Space For Rent

Space For Rent
Thursday, July 2, 2015, Ashar 18, 1422 BS, Ramadan 14, 1436 Hijr


Two ministers who should quit on moral grounds
Syed Badrul Ahsan
Published : Thursday, 2 July, 2015,  Time : 3:55 AM,  View Count : 119
Food Minister Quamrul Islam remains in denial mode about the quality of the wheat recently imported from Brazil. He has informed citizens through the media that the entire issue has been the result of someone showing the prime minister some bad portions of the grain which inevitably led to her expression of displeasure. As if that were not enough, the minister told the country that a fresh new consignment of wheat from Brazil had been sent back because the quality was not good. That puts the minister in a difficult situation of his own making. On the one hand, he goes on defending the wheat that has already caused so much of uproar in the country. On the other, he speaks of a second consignment being below standard and therefore unacceptable.
Clearly, the food minister has compromised himself. Media reports on the purported dissatisfaction of police and BGB personnel over the quality of the Brazilian wheat, once they spilled over into the public domain, should have sent out an unambiguous message to the minister: it was time to acknowledge the scandal instead of trying to convince citizens that what was rotten was in fact edible. The moral course for Minister Quamrul Islam should have been to take responsibility for the scam and get out of the cabinet through submitting his resignation to the prime minister. He has done neither, which means the government continues to reel from the ramifications of the wheat scam. Scandals do not die off easily.
There is then the embarrassment being caused to the government and the country at large by the continued presence of Disaster Management and Relief Minister Mofazzal Hossain Chowdhury Maya in the government despite the recent judicial pronouncement on his corruption-related case. While from a strictly legal standpoint Maya may not feel he has to resign because final judgment has not yet been served on him, there yet remains the morality question. With the Supreme Court reversing the acquittal of the minister by the High Court in a corruption case, the minister's moral standing in the government has unquestionably been jeopardised. And we say that because the minister's reputation has in the past many months already taken a beating over the alleged involvement of his son-in-law, an officer of the Rapid Action Battalion, in the seven-murder case in Narayanganj. It was expected at the time that Minister Maya would voluntarily leave the cabinet in light of his family getting entangled in the crime. He chose to stay on, in lame duck manner. And now, despite the SC pronouncement, he refuses to go.
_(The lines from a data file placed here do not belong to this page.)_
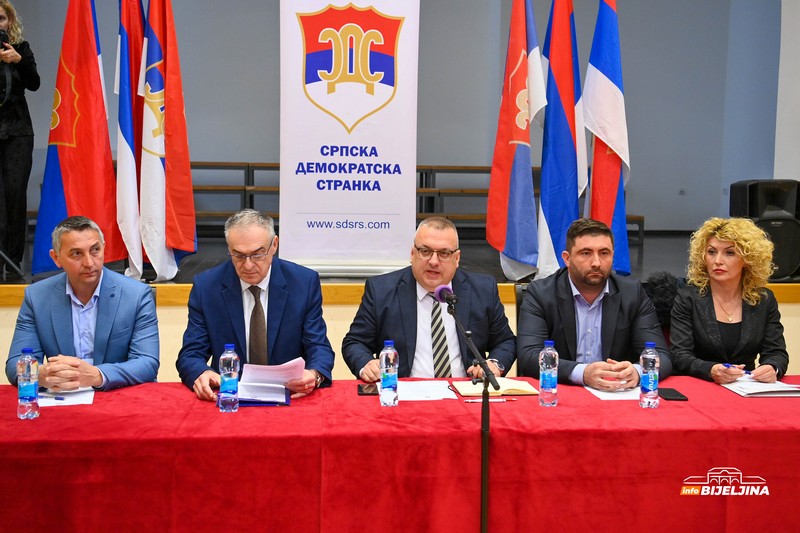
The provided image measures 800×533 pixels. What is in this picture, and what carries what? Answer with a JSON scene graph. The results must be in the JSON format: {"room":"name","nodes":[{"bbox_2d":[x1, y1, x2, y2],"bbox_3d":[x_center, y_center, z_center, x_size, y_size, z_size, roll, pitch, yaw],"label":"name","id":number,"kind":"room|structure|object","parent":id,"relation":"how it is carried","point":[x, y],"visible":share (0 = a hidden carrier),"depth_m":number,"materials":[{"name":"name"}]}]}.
{"room":"event hall","nodes":[
{"label":"event hall","id":0,"kind":"room"},
{"bbox_2d":[5,214,160,391],"bbox_3d":[-1.201,0.325,3.413,0.540,1.007,0.641,0,6,-6],"label":"man","id":1,"kind":"object","parent":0,"point":[79,236],"visible":0.85,"depth_m":3.29},
{"bbox_2d":[176,209,333,402],"bbox_3d":[-0.557,0.392,3.427,0.572,1.171,0.679,0,6,-6],"label":"man","id":2,"kind":"object","parent":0,"point":[304,291],"visible":0.81,"depth_m":3.30},
{"bbox_2d":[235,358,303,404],"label":"paper","id":3,"kind":"object","parent":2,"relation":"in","point":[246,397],"visible":0.83,"depth_m":3.10,"materials":[{"name":"paper"}]},
{"bbox_2d":[0,0,784,238],"bbox_3d":[-0.414,-1.897,8.577,7.941,3.898,0.230,0,6,-6],"label":"back wall","id":4,"kind":"structure","parent":0,"point":[246,156],"depth_m":8.63,"materials":[{"name":"paint"}]},
{"bbox_2d":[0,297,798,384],"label":"stage front wall","id":5,"kind":"structure","parent":0,"point":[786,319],"depth_m":4.83,"materials":[{"name":"beige"}]},
{"bbox_2d":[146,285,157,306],"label":"chair","id":6,"kind":"object","parent":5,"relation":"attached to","point":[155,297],"visible":0.05,"depth_m":3.94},
{"bbox_2d":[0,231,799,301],"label":"stage","id":7,"kind":"object","parent":5,"relation":"attached to","point":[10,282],"visible":0.39,"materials":[{"name":"brown wood"}]},
{"bbox_2d":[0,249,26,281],"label":"tripod","id":8,"kind":"object","parent":7,"relation":"on","point":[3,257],"visible":1,"depth_m":5.34,"materials":[{"name":"black metal"}]},
{"bbox_2d":[0,0,38,279],"bbox_3d":[-2.427,-0.764,5.368,0.494,1.684,0.548,-2,7,-25],"label":"woman","id":9,"kind":"object","parent":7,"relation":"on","point":[30,73],"visible":0.95,"depth_m":5.32},
{"bbox_2d":[0,28,9,48],"bbox_3d":[-2.371,-1.319,5.155,0.193,0.122,0.198,0,6,-6],"label":"camera","id":10,"kind":"object","parent":9,"relation":"in","point":[0,34],"visible":0.97,"depth_m":5.18,"materials":[{"name":"black"}]},
{"bbox_2d":[33,0,123,273],"bbox_3d":[-1.861,-0.913,5.163,0.364,1.972,0.474,5,7,37],"label":"flag","id":11,"kind":"object","parent":7,"relation":"on","point":[96,61],"visible":0.91,"depth_m":5.12,"materials":[{"name":"red fabric"}]},
{"bbox_2d":[114,0,146,278],"bbox_3d":[-1.619,-0.934,5.406,0.229,1.976,0.572,0,6,-6],"label":"flag","id":12,"kind":"object","parent":7,"relation":"on","point":[126,156],"visible":0.91,"depth_m":5.33,"materials":[{"name":"white fabric"}]},
{"bbox_2d":[138,0,197,279],"bbox_3d":[-1.393,-0.889,5.280,0.350,1.961,0.394,4,7,32],"label":"flag","id":13,"kind":"object","parent":7,"relation":"on","point":[177,219],"visible":0.99,"depth_m":5.24,"materials":[{"name":"fabric"}]},
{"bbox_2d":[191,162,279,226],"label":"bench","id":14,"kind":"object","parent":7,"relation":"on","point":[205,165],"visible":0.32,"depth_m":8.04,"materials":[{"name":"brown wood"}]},
{"bbox_2d":[279,0,419,274],"bbox_3d":[-0.299,-0.934,5.327,0.872,1.980,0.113,0,6,-6],"label":"banner","id":15,"kind":"object","parent":7,"relation":"on","point":[385,114],"visible":0.98,"depth_m":5.31,"materials":[{"name":"white"}]},
{"bbox_2d":[177,161,640,242],"bbox_3d":[-0.334,-0.623,8.417,5.275,0.705,1.548,0,6,-6],"label":"bench","id":16,"kind":"object","parent":7,"relation":"on","point":[212,165],"visible":0.28,"depth_m":8.26,"materials":[{"name":"brown wood"}]},
{"bbox_2d":[485,0,544,281],"bbox_3d":[0.729,-0.873,5.502,0.277,1.960,0.545,-2,7,-25],"label":"flag","id":17,"kind":"object","parent":7,"relation":"on","point":[523,121],"visible":1,"depth_m":5.45,"materials":[{"name":"fabric"}]},
{"bbox_2d":[535,0,585,278],"bbox_3d":[0.983,-0.890,5.414,0.291,1.979,0.501,-2,6,-21],"label":"flag","id":18,"kind":"object","parent":7,"relation":"on","point":[550,209],"visible":0.97,"depth_m":5.36,"materials":[{"name":"blue fabric"}]},
{"bbox_2d":[583,0,632,276],"bbox_3d":[1.271,-0.923,5.435,0.309,1.995,0.476,-3,7,-29],"label":"flag","id":19,"kind":"object","parent":7,"relation":"on","point":[606,84],"visible":0.91,"depth_m":5.38,"materials":[{"name":"blue fabric"}]},
{"bbox_2d":[729,179,799,280],"bbox_3d":[2.418,-0.237,5.811,0.419,0.661,0.404,0,6,-6],"label":"loudspeaker","id":20,"kind":"object","parent":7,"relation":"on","point":[783,193],"visible":0.73,"depth_m":5.67,"materials":[{"name":"black plastic"}]},
{"bbox_2d":[642,272,682,334],"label":"fur coat","id":21,"kind":"object","parent":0,"point":[666,285],"visible":0.27,"depth_m":4.13,"materials":[{"name":"black fur"}]},
{"bbox_2d":[670,217,791,383],"bbox_3d":[1.331,0.300,3.622,0.491,0.909,0.609,0,6,-6],"label":"woman","id":22,"kind":"object","parent":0,"point":[706,311],"visible":0.81,"depth_m":3.52},
{"bbox_2d":[723,363,750,373],"bbox_3d":[1.334,0.403,3.495,0.122,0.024,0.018,0,6,-6],"label":"pen","id":23,"kind":"object","parent":22,"relation":"in","point":[727,365],"visible":0.8,"depth_m":3.49,"materials":[{"name":"blue plastic"}]},
{"bbox_2d":[774,0,799,184],"bbox_3d":[3.298,-1.409,6.788,0.430,3.772,1.079,0,6,-6],"label":"right wall","id":24,"kind":"structure","parent":0,"point":[781,30],"depth_m":6.98,"materials":[{"name":"white paint"}]},
{"label":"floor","id":25,"kind":"structure","parent":0,"visible":0},
{"bbox_2d":[0,373,799,532],"bbox_3d":[0.090,0.818,2.950,3.383,0.707,0.963,0,6,-6],"label":"table","id":26,"kind":"object","parent":25,"relation":"on","point":[724,397],"visible":0.91,"depth_m":2.65,"materials":[{"name":"red fabric"}]},
{"bbox_2d":[16,348,39,420],"bbox_3d":[-1.145,0.360,2.732,0.062,0.218,0.063,0,6,-6],"label":"water bottle","id":27,"kind":"object","parent":26,"relation":"on","point":[28,393],"visible":0.99,"depth_m":2.71,"materials":[{"name":"clear plastic"}]},
{"bbox_2d":[38,387,94,406],"bbox_3d":[-1.126,0.431,2.961,0.220,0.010,0.267,0,6,-6],"label":"paper","id":28,"kind":"object","parent":26,"relation":"on","point":[72,401],"visible":0.54,"depth_m":2.93,"materials":[{"name":"white paper"}]},
{"bbox_2d":[39,394,64,399],"bbox_3d":[-1.170,0.434,2.971,0.132,0.011,0.010,2,6,14],"label":"pen","id":29,"kind":"object","parent":28,"relation":"on","point":[61,398],"visible":0.98,"depth_m":2.96,"materials":[{"name":"blue plastic"}]},
{"bbox_2d":[218,343,239,412],"bbox_3d":[-0.547,0.355,2.842,0.064,0.217,0.066,0,6,-6],"label":"water bottle","id":30,"kind":"object","parent":26,"relation":"on","point":[232,361],"visible":0.98,"depth_m":2.82,"materials":[{"name":"clear plastic"}]},
{"bbox_2d":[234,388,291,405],"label":"blue folder","id":31,"kind":"object","parent":26,"relation":"on","point":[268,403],"visible":0.44,"depth_m":2.97,"materials":[{"name":"blue paper"}]},
{"bbox_2d":[357,383,377,395],"bbox_3d":[-0.113,0.428,3.110,0.069,0.009,0.139,0,6,-6],"label":"smartphone","id":32,"kind":"object","parent":26,"relation":"on","point":[360,389],"visible":0.92,"depth_m":3.08,"materials":[{"name":"black glass"}]},
{"bbox_2d":[379,341,398,406],"bbox_3d":[-0.036,0.353,2.931,0.062,0.215,0.064,0,6,-6],"label":"water bottle","id":33,"kind":"object","parent":26,"relation":"on","point":[393,372],"visible":0.98,"depth_m":2.91,"materials":[{"name":"clear plastic"}]},
{"bbox_2d":[396,380,457,400],"bbox_3d":[0.072,0.427,3.114,0.227,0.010,0.253,0,6,-6],"label":"paper","id":34,"kind":"object","parent":26,"relation":"on","point":[443,390],"visible":0.75,"depth_m":3.08,"materials":[{"name":"white paper"}]},
{"bbox_2d":[462,397,514,402],"bbox_3d":[0.299,0.448,2.985,0.185,0.012,0.009,0,6,-6],"label":"pen","id":35,"kind":"object","parent":26,"relation":"on","point":[504,400],"visible":0.97,"depth_m":2.98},
{"bbox_2d":[453,378,537,395],"bbox_3d":[0.337,0.425,3.207,0.271,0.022,0.194,0,6,-6],"label":"notebook","id":36,"kind":"object","parent":26,"relation":"on","point":[514,387],"visible":0.88,"depth_m":3.15,"materials":[{"name":"paper"}]},
{"bbox_2d":[539,340,557,406],"bbox_3d":[0.494,0.356,2.954,0.062,0.215,0.064,0,6,-6],"label":"water bottle","id":37,"kind":"object","parent":26,"relation":"on","point":[545,373],"visible":0.98,"depth_m":2.93,"materials":[{"name":"clear plastic"}]},
{"bbox_2d":[584,385,642,400],"bbox_3d":[0.766,0.433,3.114,0.195,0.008,0.248,0,6,-6],"label":"paper","id":38,"kind":"object","parent":26,"relation":"on","point":[600,392],"visible":0.58,"depth_m":3.07,"materials":[{"name":"white paper"}]},
{"bbox_2d":[639,343,659,408],"bbox_3d":[0.827,0.362,2.942,0.063,0.214,0.064,0,6,-6],"label":"water bottle","id":39,"kind":"object","parent":26,"relation":"on","point":[650,372],"visible":0.98,"depth_m":2.92,"materials":[{"name":"clear plastic"}]},
{"bbox_2d":[657,387,688,400],"bbox_3d":[0.941,0.442,3.088,0.071,0.010,0.146,0,6,-6],"label":"smartphone","id":40,"kind":"object","parent":26,"relation":"on","point":[672,397],"visible":0.91,"depth_m":3.06,"materials":[{"name":"black glass"}]},
{"bbox_2d":[721,378,799,397],"bbox_3d":[1.329,0.433,3.240,0.249,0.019,0.249,0,6,-6],"label":"paper","id":41,"kind":"object","parent":26,"relation":"on","point":[750,392],"visible":0.93,"depth_m":3.19,"materials":[{"name":"white paper"}]},
{"bbox_2d":[434,281,498,532],"bbox_3d":[0.203,0.614,2.728,0.197,1.048,0.476,0,6,-6],"label":"microphone stand","id":42,"kind":"object","parent":25,"relation":"on","point":[484,482],"visible":0.96,"depth_m":2.70,"materials":[{"name":"black metal"}]},
{"bbox_2d":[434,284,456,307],"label":"microphone","id":43,"kind":"object","parent":42,"relation":"attached to","point":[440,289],"visible":0.93,"depth_m":2.79,"materials":[{"name":"black"}]},
{"bbox_2d":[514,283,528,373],"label":"chair","id":44,"kind":"object","parent":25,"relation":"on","point":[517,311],"visible":0.09,"depth_m":4.00,"materials":[{"name":"black"}]},
{"bbox_2d":[340,215,516,381],"bbox_3d":[0.119,0.384,3.600,0.680,1.129,0.603,-1,6,-16],"label":"man","id":45,"kind":"object","parent":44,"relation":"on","point":[425,241],"visible":0.75,"depth_m":3.47},
{"bbox_2d":[515,216,672,388],"bbox_3d":[0.758,0.279,3.582,0.581,0.932,0.616,0,6,-6],"label":"man","id":46,"kind":"object","parent":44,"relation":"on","point":[594,372],"visible":0.81,"depth_m":3.48}
]}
Once again, it is the government that has been left red in the face. The reluctance of the minister to resign and equally the unwillingness of the government to ask him to go disseminate a rather negative message to the country, which is that the powerful may commit wrong or may be seen to commit wrong and yet will doggedly carry on in office despite their decline in public esteem.
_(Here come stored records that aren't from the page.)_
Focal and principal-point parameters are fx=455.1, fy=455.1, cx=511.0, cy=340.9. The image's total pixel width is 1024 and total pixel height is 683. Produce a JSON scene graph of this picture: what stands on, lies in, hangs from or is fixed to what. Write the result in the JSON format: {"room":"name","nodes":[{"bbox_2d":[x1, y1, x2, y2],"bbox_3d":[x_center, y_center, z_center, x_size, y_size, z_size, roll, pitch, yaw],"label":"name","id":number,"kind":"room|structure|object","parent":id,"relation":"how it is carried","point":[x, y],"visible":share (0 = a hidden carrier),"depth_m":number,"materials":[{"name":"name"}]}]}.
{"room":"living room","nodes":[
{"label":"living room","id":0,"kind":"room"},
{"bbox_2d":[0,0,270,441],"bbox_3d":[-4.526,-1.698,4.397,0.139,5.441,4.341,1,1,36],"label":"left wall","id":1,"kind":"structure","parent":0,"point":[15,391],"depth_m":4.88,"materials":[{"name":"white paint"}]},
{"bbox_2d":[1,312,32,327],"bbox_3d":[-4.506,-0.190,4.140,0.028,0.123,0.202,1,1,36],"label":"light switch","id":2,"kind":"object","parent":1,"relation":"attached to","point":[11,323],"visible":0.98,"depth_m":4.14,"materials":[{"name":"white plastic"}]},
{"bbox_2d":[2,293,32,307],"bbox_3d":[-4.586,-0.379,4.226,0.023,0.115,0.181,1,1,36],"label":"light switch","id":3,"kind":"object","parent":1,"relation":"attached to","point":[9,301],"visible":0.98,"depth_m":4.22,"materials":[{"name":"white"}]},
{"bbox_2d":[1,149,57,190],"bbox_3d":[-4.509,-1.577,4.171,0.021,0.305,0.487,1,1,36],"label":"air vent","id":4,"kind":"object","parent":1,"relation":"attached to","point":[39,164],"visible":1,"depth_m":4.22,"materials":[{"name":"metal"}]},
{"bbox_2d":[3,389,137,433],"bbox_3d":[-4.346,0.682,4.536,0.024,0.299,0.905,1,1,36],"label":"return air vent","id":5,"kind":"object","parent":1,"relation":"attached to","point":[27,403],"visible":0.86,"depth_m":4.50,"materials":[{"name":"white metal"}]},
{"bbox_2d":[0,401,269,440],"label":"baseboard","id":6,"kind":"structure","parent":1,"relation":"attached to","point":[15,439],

The story around Abdul Latif Siddique is somewhat different and yet continues to be a matter of concern. Having been made to leave the cabinet months ago following some indiscreet remarks that aroused the ire of devout citizens, he is now out on bail. No more a minister, he is at the same time out of the ruling Awami League presidium. Indeed, he is no more a member of the Awami League. Curiously, however, his membership of the Jatiya Sangsad remains. Technically, therefore, Latif Siddique is within his rights to make his entry into the parliament chamber and resume his position as a lawmaker. Neither parliament nor the ruling party has deemed it necessary to clarify the situation here. If Latif Siddique has been expelled from the Awami League, how does he continue to be an MP? Or did he automatically stand divested of his parliamentary seat once his party showed him the door? If that was the case, where did the process of a by-election go?
These three instances of Awami League ministers not taking moral responsibility for their lapses in the performance of their jobs do not bode well for the government. Additionally, they set a bad precedent for the future, thus damaging the entire concept of power exercised with responsibility.
And yet it was not like this before. During her first term in office, Prime Minister Sheikh Hasina had a deputy minister, Afsaruddin Ahmad, quit the government once he was spotted committing wrong. In recent times, Suranjit Sengupta resigned when he became embroiled in a financial scandal. Syed Abul Hossain left the government even before his guilt in a corruption-related case could be proved. Nothing was ever proved. The prime minister lost no time in ensuring that Latif Siddique was no more part of her government.
These are instances of decisive action, either by the prime minister or by tainted ministers on their own. Such action is necessary when a government gets weighed down by the baggage of ministers coming under a cloud. Today, the point is a simple one: the prime minister does not need her tainted ministers in order to be able to function as head of government. On the contrary, it is her tainted ministers who need her to feel safe and secure. The prime minister does not have to indulge them. She can ask them to resign on grounds of moral propriety. Or, if they do not go on their own, exercise her fiat in removing them from the cabinet.
Transparent politics is necessary. And integrity of government is of critical importance. Let these two principles be upheld, firmly and always.